Foodservice operators might have done a few things differently in 2007 if they knew what they know now. A crystal ball that signalled which food and beverage items, restaurant categories or dayparts were poised for growth could have offered helpful revenue-leveraging opportunities.
And, though we can’t go back, we can look ahead to 2012 and beyond with the NPD Group’s new report, “A Look into the Future of Foodservice.” The report reveals how consumer restaurant visit behaviour will evolve during the next five years with forecasts designed to help operators keep ahead of the curve and formulate forward-thinking business strategies to maximize growth potential.
Onward and Upward
During the next five years, visits to Canadian restaurants are forecast to grow an average of 1.7 per cent per year, outpacing the 1.2 per cent per year growth in the country’s population and putting per capita visits at 196 per year, just ahead of 2007 numbers.
Here We Grow
The “Future of Foodservice” report provides forecasts based on the aging Canadian population, population growth and recent trends. As consumers age, they become lighter buyers. So, as Baby Boomers reach their senior years, the restaurant industry will be more dependent on lighter users.

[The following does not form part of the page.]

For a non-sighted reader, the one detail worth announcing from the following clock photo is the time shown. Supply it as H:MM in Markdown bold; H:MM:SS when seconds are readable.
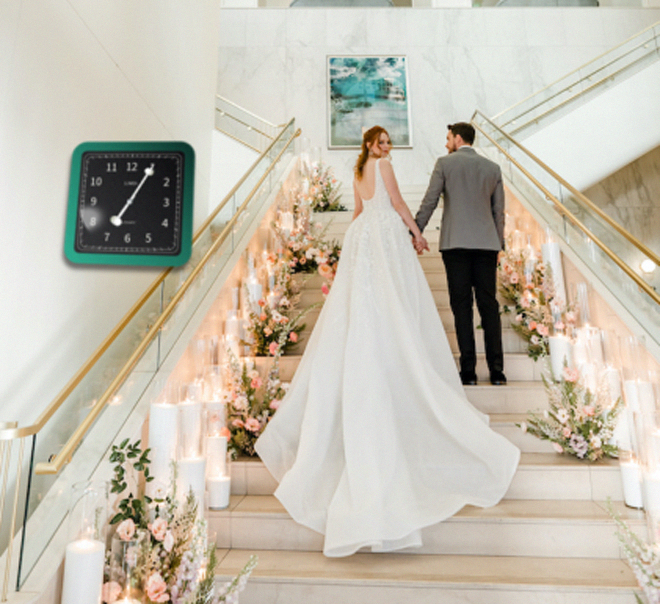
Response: **7:05**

It’s easier to align business plans for future success by understanding and taking advantage of predicted shifts in eating habits and practices. Similarly, it’s just as important to identify which food and beverage products are expected to contract so potential product risks can be managed.
The good news? It’s predicted that as Canadians age during the next five years there will be a moderate benefit to the restaurant industry. For example, the younger contingent of baby boomers, born between 1956 and 1966, will be between the age of 50 and 60 in 2016. And, since this group makes up 17 per cent of the population, and have historically driven many restaurants trends, they will drive growth for mid-scale sit-down restaurants with varied menus, for QSR burger restaurants and for prepared food from retail food stores. These boomers will also be instrumental in boosting the sales of better-for-you entrées, breakfast sandwiches, desserts and Chinese food. While some of these categories won’t be growing in the overall marketplace, an operator can ensure growth by effectively targeting back-end boomers.
So put away the crystal ball and tea leaves, there’s solid statistical forecasts to consider. And remember: although forecasts can be helpful, they aren’t absolute. Stats are used to assess potential opportunities and risks for the purpose of long-term planning, but the future course can be altered with initiatives such as innovative product introductions and marketing.